*** Selected excerpt

×

Q2 in Ad Tech: Cookie Can Kicked, AI Deals, and Giant Politicians

In our latest quarterly wrap, head of content John Still takes a look at the events that have defined Q2 2024. What’s been making waves since April?

Q2 2024 started with a bang, albeit one that we’d all expected to arrive sooner or later. In April, Google confirmed that it was further postponing cookie deprecation until 2025. This is the third kicking of the cookieless can, and this time Google attributed the delay to the need for regulators to be given ‘sufficient time to review all evidence’ regarding Privacy Sandbox, the cookie’s mooted replacement.

The rise of AI continued, with publishers seemingly split on two courses of action: to license, or litigate? Q2 saw Time magazine, the FT, and Dotdash Meredith join the ranks of those making deals with OpenAI et al, while the New York Times and eight newspapers owned by Alden Global Capital went down the legal route.

Apple went big on AI. At WWDC, the company announced the integration of ChatGPT into iOS, macOS and iPadOS. Siri will be able to tap into ChatGPT’s intelligence (users will be asked before questions, documents or photos are sent), and Siri will present an answer directly.

******
*** Supplied information

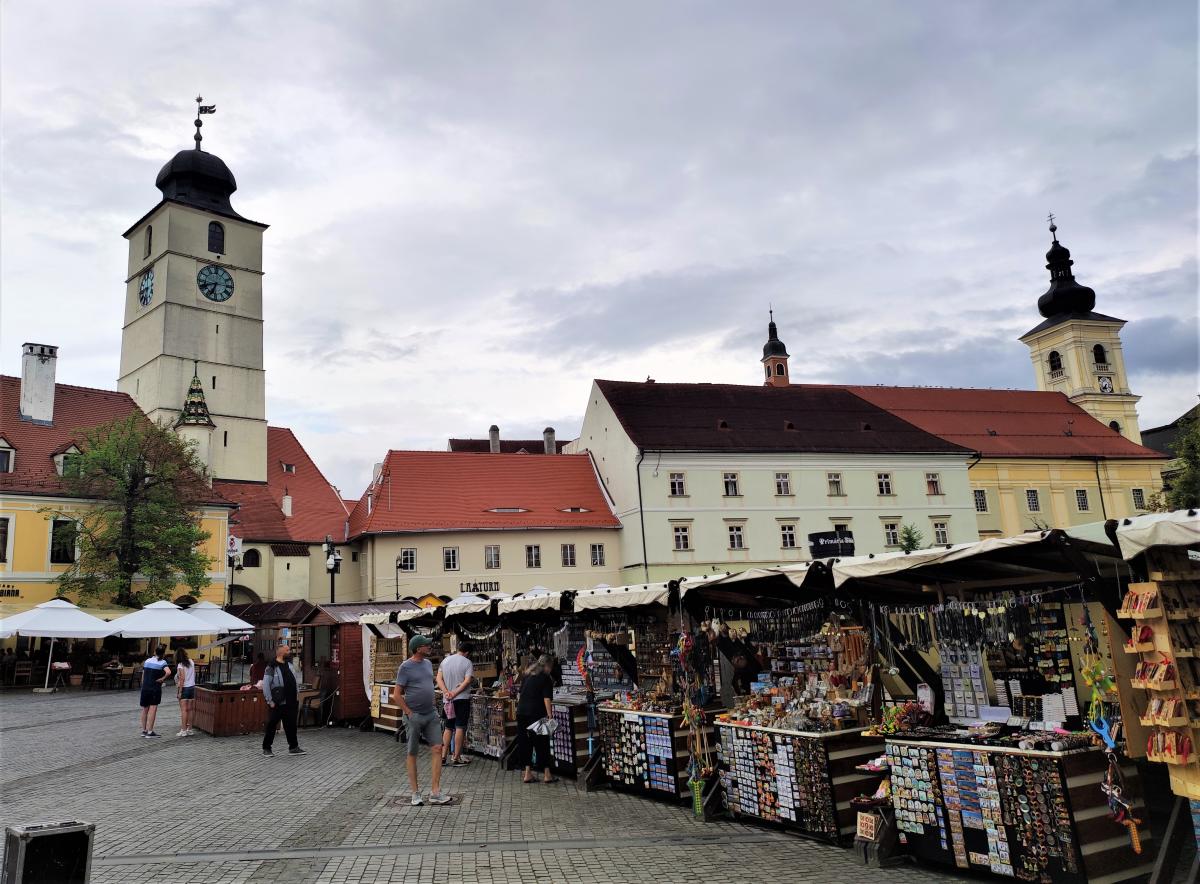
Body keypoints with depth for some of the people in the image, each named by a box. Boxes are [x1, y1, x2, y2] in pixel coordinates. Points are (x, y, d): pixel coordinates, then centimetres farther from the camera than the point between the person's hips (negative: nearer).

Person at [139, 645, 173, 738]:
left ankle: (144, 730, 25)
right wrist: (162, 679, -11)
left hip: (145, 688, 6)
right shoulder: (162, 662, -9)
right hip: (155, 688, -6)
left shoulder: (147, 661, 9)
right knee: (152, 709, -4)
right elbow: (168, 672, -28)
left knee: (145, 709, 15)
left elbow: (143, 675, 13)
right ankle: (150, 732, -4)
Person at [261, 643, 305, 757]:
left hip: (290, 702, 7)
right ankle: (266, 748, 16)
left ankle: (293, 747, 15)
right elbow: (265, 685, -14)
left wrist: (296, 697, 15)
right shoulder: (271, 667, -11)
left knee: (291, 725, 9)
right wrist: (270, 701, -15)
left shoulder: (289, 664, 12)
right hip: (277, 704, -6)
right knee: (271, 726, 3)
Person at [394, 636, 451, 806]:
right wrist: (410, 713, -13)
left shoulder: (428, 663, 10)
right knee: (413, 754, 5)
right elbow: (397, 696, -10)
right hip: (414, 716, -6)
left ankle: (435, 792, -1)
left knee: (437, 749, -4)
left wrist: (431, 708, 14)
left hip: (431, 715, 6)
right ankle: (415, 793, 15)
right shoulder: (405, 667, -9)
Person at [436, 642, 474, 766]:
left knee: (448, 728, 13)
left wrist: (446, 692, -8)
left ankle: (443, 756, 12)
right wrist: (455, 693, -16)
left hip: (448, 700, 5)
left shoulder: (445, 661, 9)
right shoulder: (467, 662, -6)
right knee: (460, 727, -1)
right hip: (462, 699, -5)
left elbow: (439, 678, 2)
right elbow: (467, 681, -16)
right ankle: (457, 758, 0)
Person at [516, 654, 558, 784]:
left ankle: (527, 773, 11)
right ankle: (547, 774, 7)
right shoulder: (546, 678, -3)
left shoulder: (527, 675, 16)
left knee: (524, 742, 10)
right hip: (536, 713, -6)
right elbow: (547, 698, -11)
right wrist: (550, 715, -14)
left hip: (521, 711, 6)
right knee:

******

Study questions:
1. Name the publishers that the Q2 ad tech wrap above says joined those making deals with OpenAI and others during the quarter.
2. Summarize the Q2 ad tech wrap above in two sentences.
3. Reproduce everything in the Q2 ad tech wrap from "Q2 in Ad Tech: Cookie" down to "cookie’s mooted replacement.".

Your written answers:
1.
Time magazine
The FT
Dotdash Meredith

2. In April 2024, Google confirmed it was postponing cookie deprecation until 2025 for the third time, saying regulators needed sufficient time to review evidence on Privacy Sandbox. Publishers split between licensing deals with AI companies and lawsuits against them, while Apple announced at WWDC that ChatGPT would be integrated into iOS, macOS and iPadOS.

3.
Q2 in Ad Tech: Cookie Can Kicked, AI Deals, and Giant Politicians

In our latest quarterly wrap, head of content John Still takes a look at the events that have defined Q2 2024. What’s been making waves since April?

Q2 2024 started with a bang, albeit one that we’d all expected to arrive sooner or later. In April, Google confirmed that it was further postponing cookie deprecation until 2025. This is the third kicking of the cookieless can, and this time Google attributed the delay to the need for regulators to be given ‘sufficient time to review all evidence’ regarding Privacy Sandbox, the cookie’s mooted replacement.